> [Dataset records]

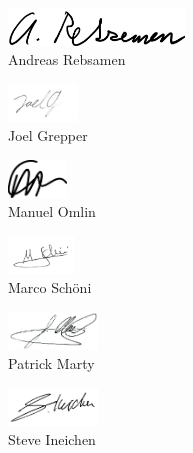 \documentclass[main.tex]{subfiles}
\begin{document}
\begin{flushleft}
    \begin{figure}[H]
        \includegraphics[height=1cm,]{AR}\\
        Andreas Rebsamen \\
    \end{figure}
    \begin{figure}[H]
        \includegraphics[height=1cm,]{JG}\\
        Joel Grepper\\
    \end{figure}
    \begin{figure}[H]
        \includegraphics[height=1cm,]{MO}\\
        Manuel Omlin\\
    \end{figure}
    \begin{figure}[H]
        \includegraphics[height=1cm,]{MS}\\
        Marco Schöni\\
    \end{figure}
    \begin{figure}[H]
        \includegraphics[height=1cm,]{PM}\\
        Patrick Marty\\
    \end{figure}
    \begin{figure}[H]
        \includegraphics[height=1cm,]{SI}\\
        Steve Ineichen\\
    \end{figure}
\end{flushleft}
\end{document}
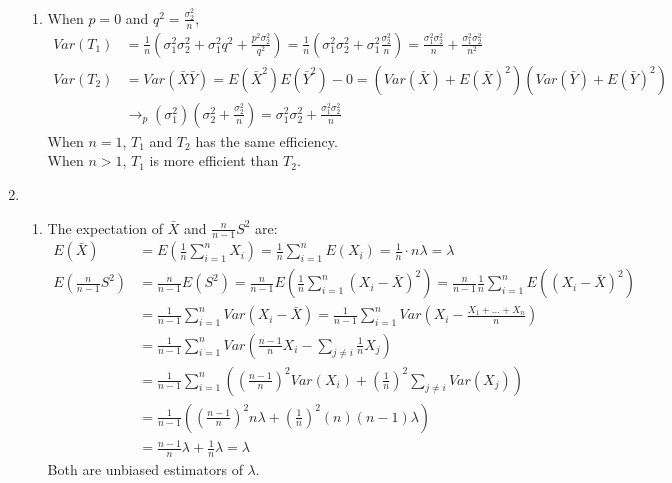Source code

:\documentclass{article}
\begin{document}
\begin{enumerate}
\begin{enumerate}[label=(\roman*)]
    \item When $p = 0$ and $q^2 = \frac{\sigma_2^2}{n}$,
    \begin{align*}
    Var(T_1) &= \frac{1}{n} \left( \sigma_1^2 \sigma_2^2 + \sigma_1^2 q^2 + \frac{p^2 \sigma_2^2}{q^2}\right) = \frac{1}{n} \left( \sigma_1^2 \sigma_2^2 + \sigma_1^2 \frac{\sigma_2^2}{n} \right) = \frac{\sigma_1^2 \sigma_2^2}{n} + \frac{\sigma_1^2 \sigma_2^2}{n^2} \\
    Var(T_2) &= Var(\bar{X} \bar{Y}) = E(\bar{X}^2) E(\bar{Y}^2) - 0 = (Var(\bar{X}) + E(\bar{X})^2) (Var(\bar{Y}) + E(\bar{Y})^2) \\
    & \rightarrow_p (\sigma_1^2)(\sigma_2^2 + \frac{\sigma_2^2}{n}) = \sigma_1^2 \sigma_2^2 + \frac{\sigma_1^2 \sigma_2^2}{n}
    \end{align*}
    When $n=1$, $T_1$ and $T_2$ has the same efficiency. \\
    When $n>1$, $T_1$ is more efficient than $T_2$.
    \end{enumerate}

\item
    \begin{enumerate}[label=(\roman*)]
    \item The expectation of $\bar{X}$ and $\frac{n}{n-1} S^2$ are:
    \begin{align*}
    E(\bar{X}) &= E(\frac{1}{n} \sum_{i=1}^n X_i) = \frac{1}{n} \sum_{i=1}^n E(X_i) = \frac{1}{n} \cdot n \lambda = \lambda \\
    E\left( \frac{n}{n-1} S^2 \right) &= \frac{n}{n-1} E(S^2) = \frac{n}{n-1} E(\frac{1}{n} \sum_{i=1}^n (X_i - \bar{X})^2) = \frac{n}{n-1} \frac{1}{n} \sum_{i=1}^n E((X_i - \bar{X})^2) \\
    &= \frac{1}{n-1} \sum_{i=1}^n Var(X_i - \bar{X}) = \frac{1}{n-1} \sum_{i=1}^n Var(X_i - \frac{X_1 + \dots + X_n}{n}) \\
    &= \frac{1}{n-1} \sum_{i=1}^n Var(\frac{n-1}{n} X_i - \sum_{j \neq i} \frac{1}{n} X_j) \\
    &= \frac{1}{n-1} \sum_{i=1}^n \left( \left( \frac{n-1}{n} \right)^2 Var(X_i) + \left( \frac{1}{n} \right)^2 \sum_{j \neq i} Var(X_j) \right) \\
    &= \frac{1}{n-1} \left( \left( \frac{n-1}{n} \right)^2 n \lambda + \left( \frac{1}{n} \right)^2 (n)(n-1) \lambda \right) \\
    &= \frac{n-1}{n} \lambda + \frac{1}{n} \lambda = \lambda
    \end{align*}
    Both are unbiased estimators of $\lambda$.


\end{enumerate}
\end{enumerate}
\end{document}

> [Exercise aim]
Wherever the word "includegraphics" appears in the data, return the whole line.

> [Exercise result]
        \includegraphics[height=1cm,]{AR}\\
        \includegraphics[height=1cm,]{JG}\\
        \includegraphics[height=1cm,]{MO}\\
        \includegraphics[height=1cm,]{MS}\\
        \includegraphics[height=1cm,]{PM}\\
        \includegraphics[height=1cm,]{SI}\\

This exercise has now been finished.